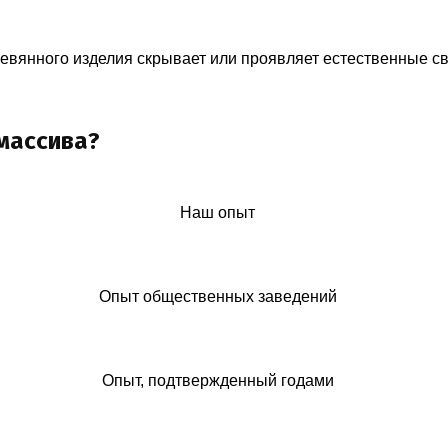
ревянного изделия скрывает или проявляет естественные с
массива?
Наш опыт
Опыт общественных заведений
Опыт, подтвержденный годами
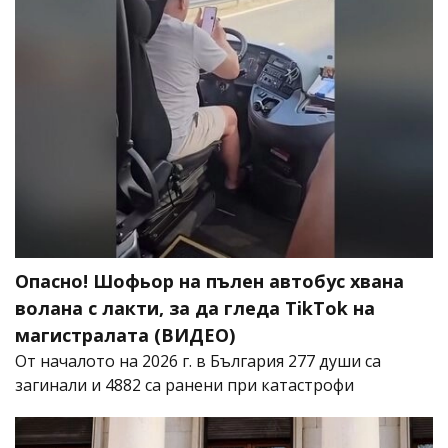
Опасно! Шофьор на пълен автобус хвана
волана с лакти, за да гледа TikTok на
магистралата (ВИДЕО)
От началото на 2026 г. в България 277 души са
загинали и 4882 са ранени при катастрофи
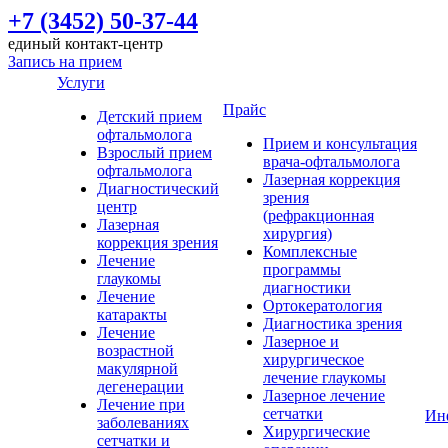
+7 (3452) 50-37-44
единый контакт-центр
Запись на прием
Услуги
Прайс
Детский прием
офтальмолога
Прием и консультация
Взрослый прием
врача-офтальмолога
офтальмолога
Лазерная коррекция
Диагностический
зрения
центр
(рефракционная
Лазерная
хирургия)
коррекция зрения
Комплексные
Лечение
программы
глаукомы
диагностики
Лечение
Ортокератология
катаракты
Диагностика зрения
Лечение
Лазерное и
возрастной
хирургическое
макулярной
лечение глаукомы
дегенерации
Лазерное лечение
Лечение при
сетчатки
Ин
заболеваниях
Хирургические
сетчатки и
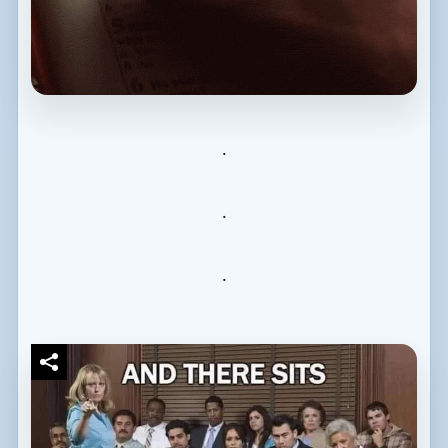
.
.
.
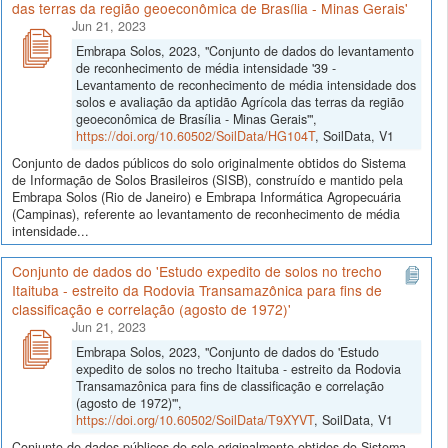
das terras da região geoeconômica de Brasília - Minas Gerais'
Jun 21, 2023
Embrapa Solos, 2023, "Conjunto de dados do levantamento
de reconhecimento de média intensidade '39 -
Levantamento de reconhecimento de média intensidade dos
solos e avaliação da aptidão Agrícola das terras da região
geoeconômica de Brasília - Minas Gerais'",
https://doi.org/10.60502/SoilData/HG104T
, SoilData, V1
Conjunto de dados públicos do solo originalmente obtidos do Sistema
de Informação de Solos Brasileiros (SISB), construído e mantido pela
Embrapa Solos (Rio de Janeiro) e Embrapa Informática Agropecuária
(Campinas), referente ao levantamento de reconhecimento de média
intensidade...
Conjunto de dados do 'Estudo expedito de solos no trecho
Itaituba - estreito da Rodovia Transamazônica para fins de
classificação e correlação (agosto de 1972)'
Jun 21, 2023
Embrapa Solos, 2023, "Conjunto de dados do 'Estudo
expedito de solos no trecho Itaituba - estreito da Rodovia
Transamazônica para fins de classificação e correlação
(agosto de 1972)'",
https://doi.org/10.60502/SoilData/T9XYVT
, SoilData, V1
Conjunto de dados públicos do solo originalmente obtidos do Sistema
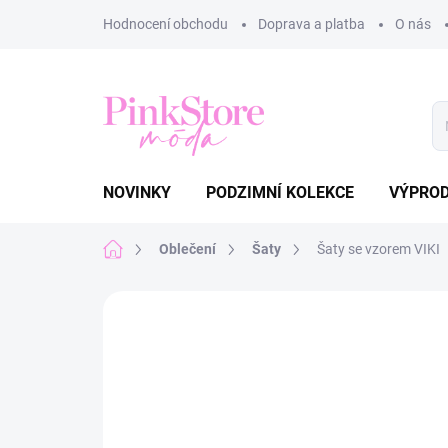
Přejít
Hodnocení obchodu
Doprava a platba
O nás
na
obsah
NOVINKY
PODZIMNÍ KOLEKCE
VÝPRO
Domů
Oblečení
Šaty
Šaty se vzorem VIKI
Neohodnoceno
Podrobnosti hodnoce
NOVINKA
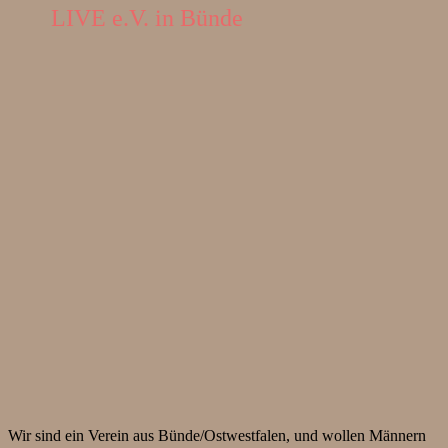
LIVE e.V. in Bünde
Wir sind ein Verein aus Bünde/Ostwestfalen, und wollen Männern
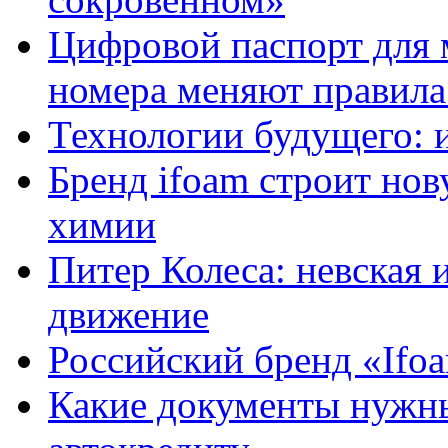
Цифровой паспорт для 
номера меняют правила
Технологии будущего: 
Бренд ifoam строит но
химии
Питер Колеса: невская 
движение
Российский бренд «Ifo
Какие документы нужны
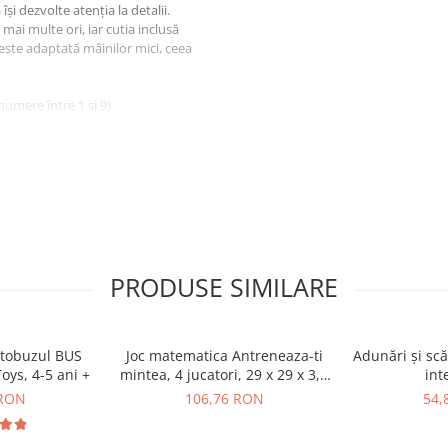
își dezvolte atenția la detalii.
 mai multe ori, iar cutia inclusă
 este adaptată mâinilor mici, ceea
numere între 1 și 9)
onține piese mici care pot fi
heați copilul în timpul utilizării
PRODUSE SIMILARE
utobuzul BUS
Joc matematica Antreneaza-ti
Adunări și scă
oys, 4-5 ani +
mintea, 4 jucatori, 29 x 29 x 3,5
int
cm.
 RON
106,76 RON
54,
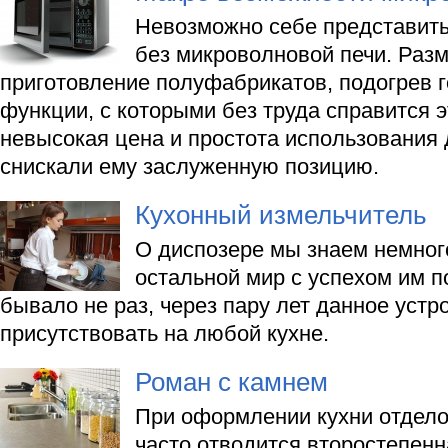
Невозможно себе представит
без микроволновой печи. Раз
приготовление полуфабрикатов, подогрев 
функции, с которыми без труда справится э
невысокая цена и простота использования 
снискали ему заслуженную позицию.
Кухонный измельчитель
О диспозере мы знаем немного
остальной мир с успехом им по
бывало не раз, через пару лет данное устр
присутствовать на любой кухне.
Роман с камнем
При оформлении кухни отдел
часто отводится второстепенна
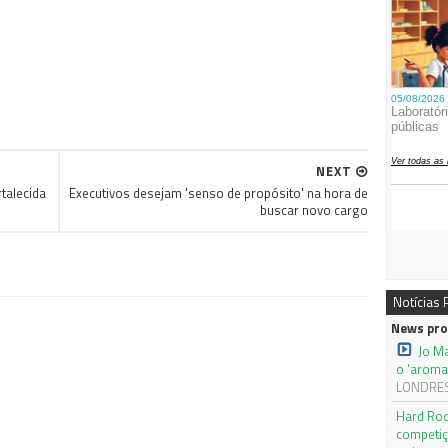
NEXT
talecida
Executivos desejam 'senso de propósito' na hora de
buscar novo cargo
Notícias
News pro
Jo M
o 'aroma
LONDRES,
Hard Roc
competiç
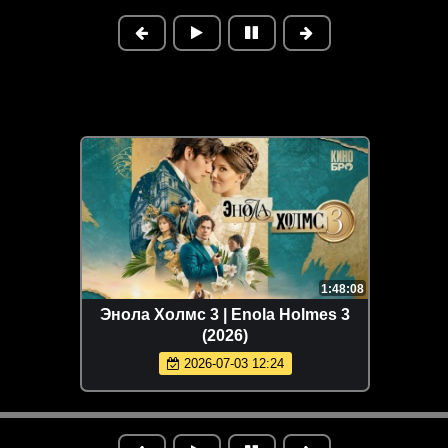
1:48:08
Энола Холмс 3 | Enola Holmes 3
(2026)
2026-07-03 12:24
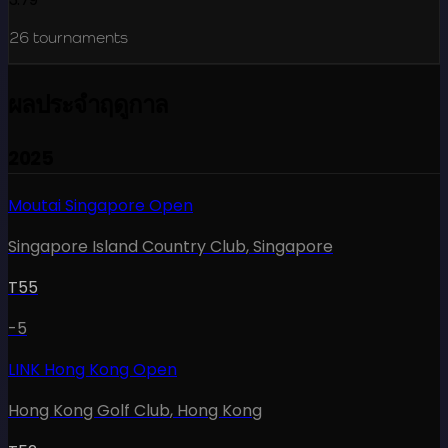
26
tournaments
ผลประจำฤดูกาล
2025
Moutai Singapore Open
Singapore Island Country Club
,
Singapore
T55
-5
LINK Hong Kong Open
Hong Kong Golf Club
,
Hong Kong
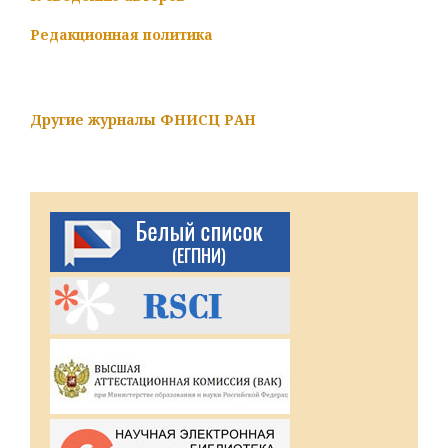
Редакционная политика
Другие журналы ФНИСЦ РАН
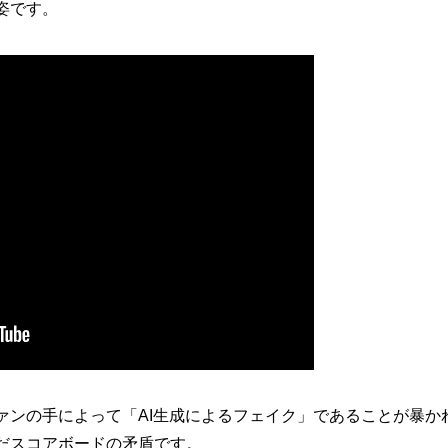
姿です。
ァンの手によって「AI生成によるフェイク」であることが暴か
だスコアボードの矛盾です。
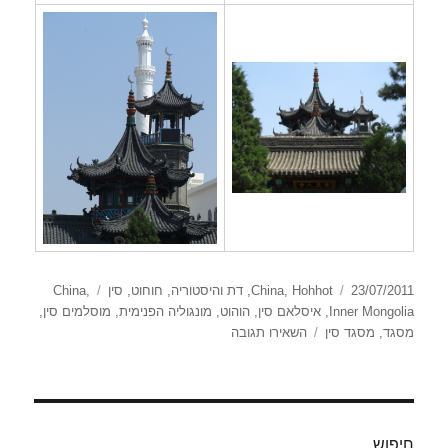
פורסם
קטגוריות
תגיות
23/07/2011
Hohhot
,
China
,
דת והיסטוריה
,
חוחוט
,
סין
,
China
בתאריך
Inner Mongolia
,
איסלאם סין
,
הוהוט
,
מונגוליה הפנימית
,
מוסלמים סין
,
עבור
מסגד
,
מסגד סין
השאירו תגובה
The
Great
Mosque
חיפוש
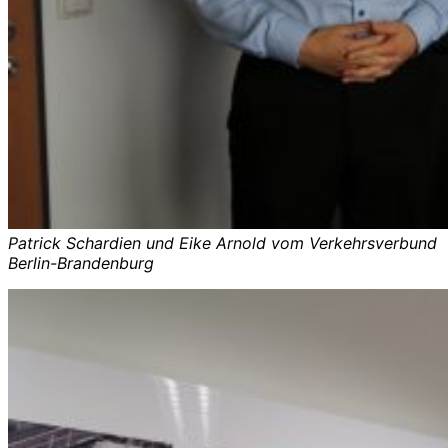
Patrick Schardien und Eike Arnold vom Verkehrsverbund
Berlin-Brandenburg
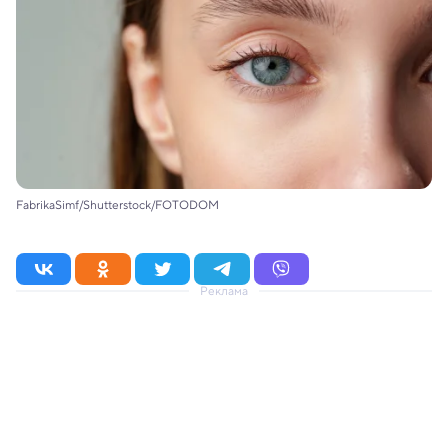
FabrikaSimf/Shutterstock/FOTODOM
Реклама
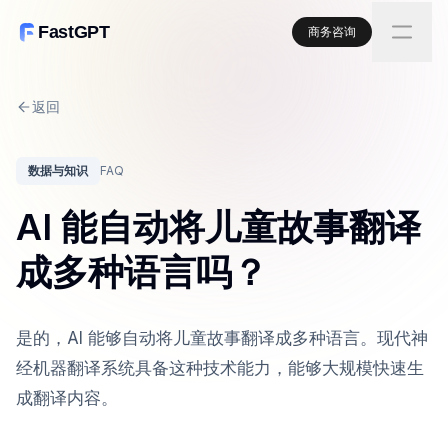
FastGPT
商务咨询
返回
数据与知识
FAQ
AI 能自动将儿童故事翻译
成多种语言吗？
是的，AI 能够自动将儿童故事翻译成多种语言。现代神
经机器翻译系统具备这种技术能力，能够大规模快速生
成翻译内容。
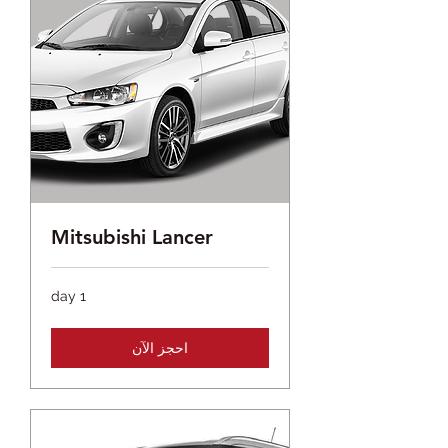
Mitsubishi Lancer
1 day
احجز الآن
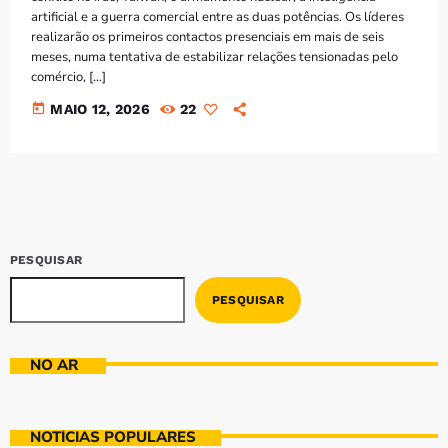
artificial e a guerra comercial entre as duas potências. Os líderes
realizarão os primeiros contactos presenciais em mais de seis
meses, numa tentativa de estabilizar relações tensionadas pelo
comércio, […]
today
MAIO 12, 2026
22
PESQUISAR
PESQUISAR
NO AR
NOTÍCIAS POPULARES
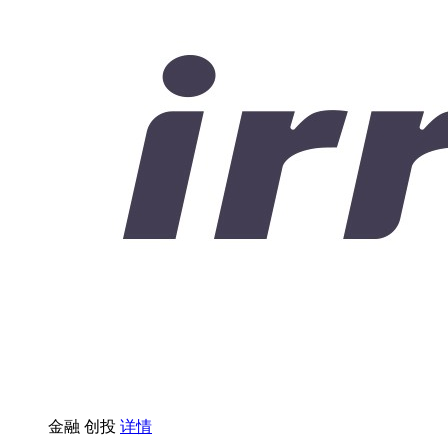
金融
创投
详情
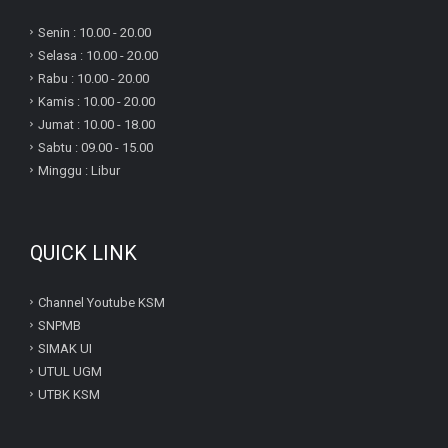
Senin : 10.00 - 20.00
Selasa : 10.00 - 20.00
Rabu : 10.00 - 20.00
Kamis : 10.00 - 20.00
Jumat : 10.00 - 18.00
Sabtu : 09.00 - 15.00
Minggu : Libur
QUICK LINK
Channel Youtube KSM
SNPMB
SIMAK UI
UTUL UGM
UTBK KSM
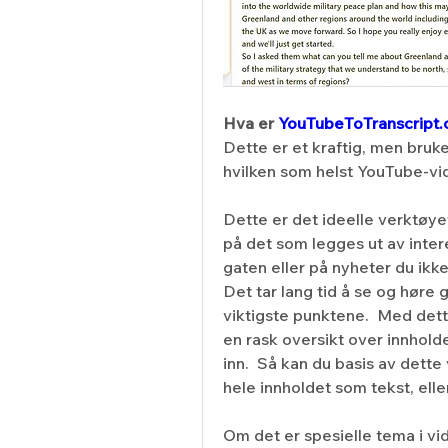
Hva er 
YouTubeToTranscript
Dette er et kraftig, men bruk
hvilken som helst YouTube-vid
Dette er det ideelle verktøy
på det som legges ut av inter
gaten eller på nyheter du ikk
Det tar lang tid å se og høre
viktigste punktene.  Med dett
en rask oversikt over innholdet
inn.  Så kan du basis av dette
hele innholdet som tekst, elle
Om det er spesielle tema i vi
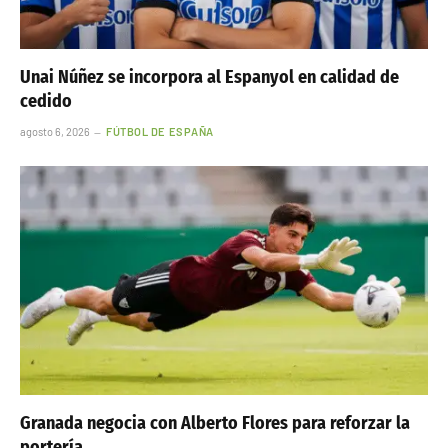
Unai Núñez se incorpora al Espanyol en calidad de
cedido
agosto 6, 2026
FÚTBOL DE ESPAÑA
Granada negocia con Alberto Flores para reforzar la
portería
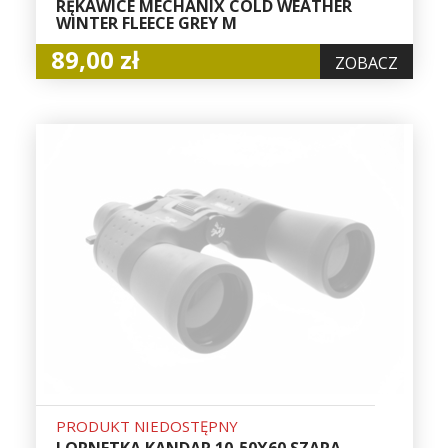
RĘKAWICE MECHANIX COLD WEATHER
WINTER FLEECE GREY M
89,00 zł
ZOBACZ
PRODUKT NIEDOSTĘPNY
LORNETKA KANDAR 10-50X60 SZARA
▬▬▬
### Exercise instructions
Please write out the lines in the items from the line with "Опасно! Шофьор на пълен автобус хвана" to the line with "загинали и 4882 са ранени при катастрофи", both included, keeping every character unchanged.

### Final answer
Опасно! Шофьор на пълен автобус хвана
волана с лакти, за да гледа TikTok на
магистралата (ВИДЕО)
От началото на 2026 г. в България 277 души са
загинали и 4882 са ранени при катастрофи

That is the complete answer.